I read an article the author wrote concerning his research on the Battle of Agincourt, thought he was engaging and well-researched and went to find his books. Lo, Mr. Cornwell had written this book about King Alfred (the Great), champion of literacy and bane of the Danish invasion...founder of England as we know it in a great many ways. I've read lots of historical fiction set in England, but most of it is 13th-16th century, and I was all about reading Danish conflict. Some of my favorite days in England were spent learning about the places the Danes had set up shop. (Yay York!) I was also really interested in how one goes about telling the story of this great English king from the POV of an English boy, taken as a slave by the Danes, who is then trained as a Danish warrior to go a-Viking. Really?
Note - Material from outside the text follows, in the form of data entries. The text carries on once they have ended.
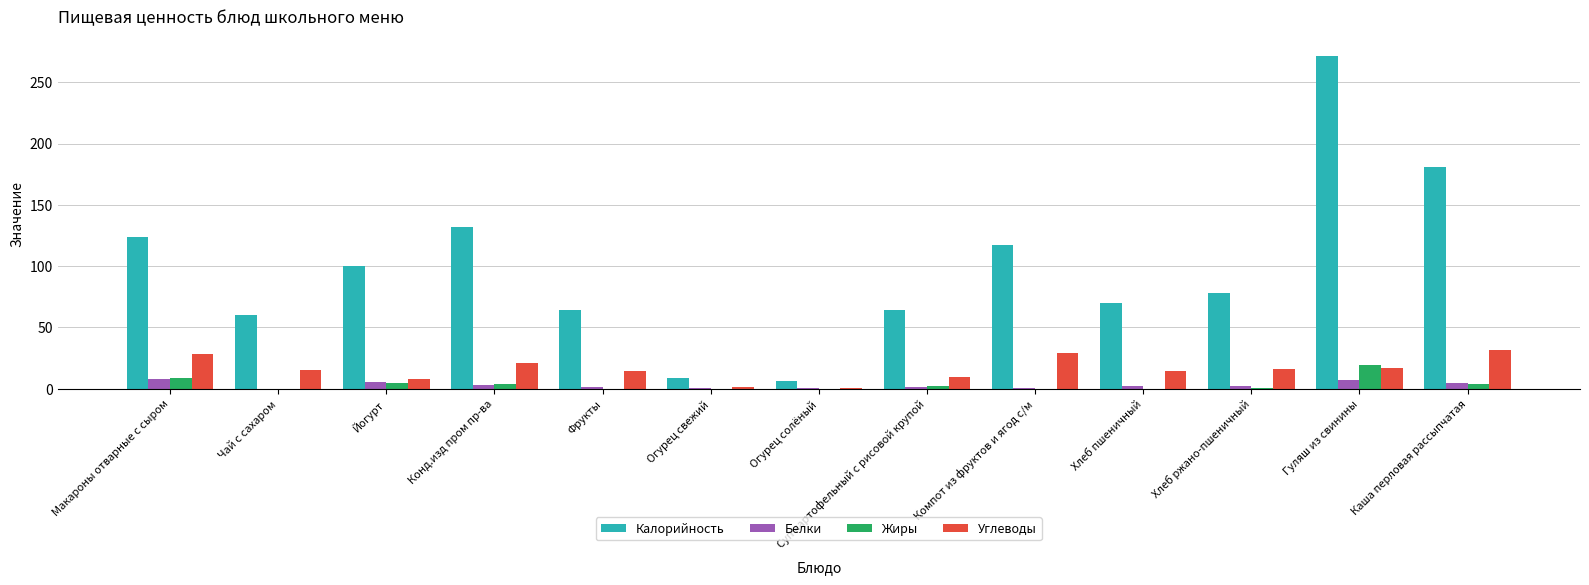

True or false: Калорийность has a value of 100.2 at Йогурт.

True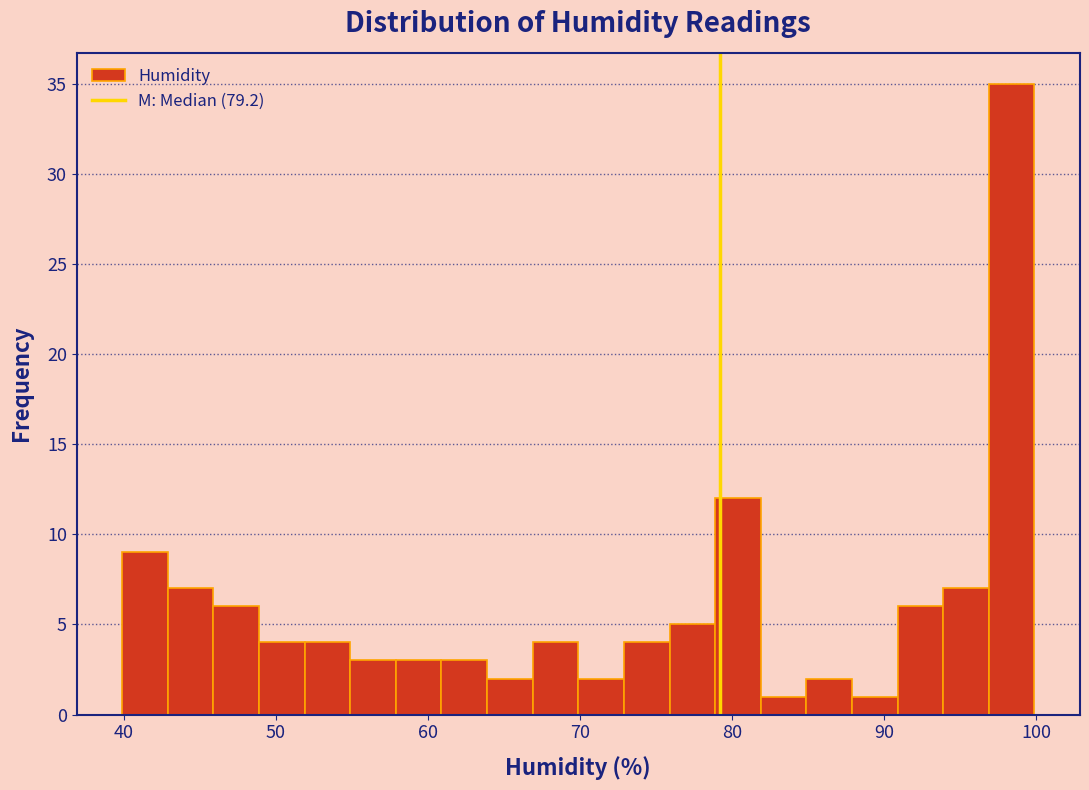

Around what value on the x-axis is the tallest bar? Give the approximate position of its centre, as read against the axis.

98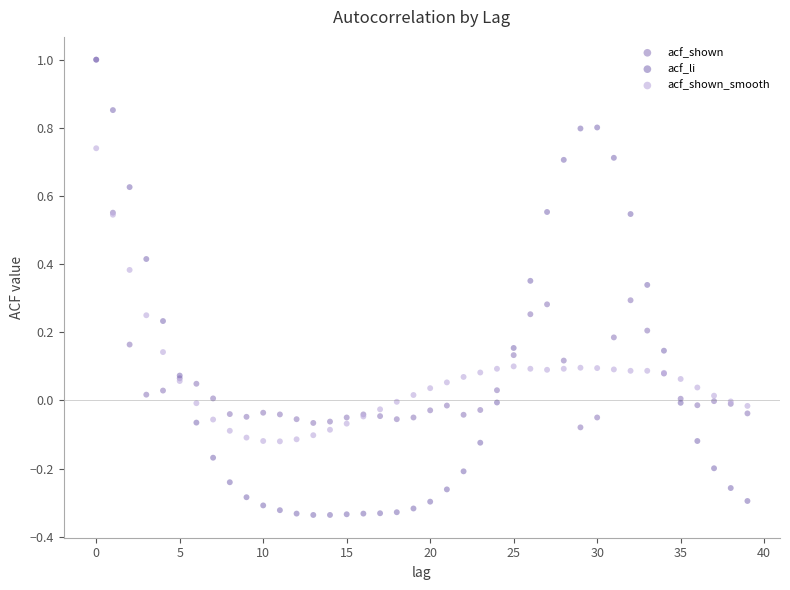

What are all the series names shown in the legend?

acf_shown, acf_li, acf_shown_smooth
What fascinating angle, so I gravitated towards this early history, rather than the book about the Battle of Agincourt, or Cornwell's retelling of the Arthur story.

And aaaaagh....Cornwell, while well-researched, has fallen into the biggest fricken' pit trap of first-person story telling there is. His narrator relays events like a person might relay their day. "Well, I got up and dressed in my [historically accurate and detailed] battle garb. We all boarded the long ship. It was [historically accurate description of the way a ship is built and how fierce all the Vikings looked]. While afloat, the old, blind scald told Odin's battle stories. They were quite inspiring. The battle was grim and bloody and people's guts were everywhere, but the battle rage came upon me and no one could stand. My leader rewarded me by giving me another arm band. I was growing quite wealthy. [Description of the use of metal jewelry as currency.]..., & c."

He even runs aground on my biggest pet peeve: "It was then I first saw [the man who would be King Alfred, the first woman I would love, this guy who I think is suspicious and weaselly, but with whom no one else takes issue until he tries to kill me..."] Oh for fuck's sake! Give us some build up.

And it's not like this guy can't create character and dialogue. I read too quickly through the places where he pauses to actually flesh out an interaction. He wrote a really brilliant scene of the young narrator, while still a slave boy, saving the war leader's daughter from a pack of other young boys. (This was a game of war and plunder that went a little too far.) There was suspense and character, and the punishments and rewards that followed did well to illustrate the way Cornwell researched systems of justice and allegiance that may have been in use at the time.
It advanced the plot of the narrator's move up the social ladder among his adopted people. It gave some character development, AND it fleshed out the cultural setting.

There is lamentably little of this, and I'm finding it really difficult to get through this book. I still am very curious about how this is going to become Alfred's story, and the way it is narrated indicates that it will make the shift sometime. However, it might be a miracle if I get there.

So let it be said, even if you are writing a first person narrative, you must still make it detailed. You cannot get away with info-dumping your way through a novel. We will appreciate your researching efforts so much more if try a little harder to show us the action. I want to feel squicked and nervous while reading a battle scene. I want to feel elated when the main characters make it through. I want to be amused by the budding relationship between the saucy new slave girl and the narrator. I want to slowly become suspicious of the man sent to kill the main character, and be either triumphant that I figured it out before the rest of the characters or startled by the treachery right along with them.

...and in a minor, unrelated complaint, I kind of want Danes that don't read like Beowulf caricatures. I understand that most of the Danes I'm reading about are the advance fighting/colonizing force, and that the Dane Next Door has yet to arrive in England, but come on! I bet they weren't all ready to feast on the flesh of their enemies and laugh in the face of danger at the drop of a hat. Facing farmers and unfortunate conscripts or not, you could still die with a pitchfork or an eel spear through your gut all slow and rotty...ew.

On that positive note, I think I'm done.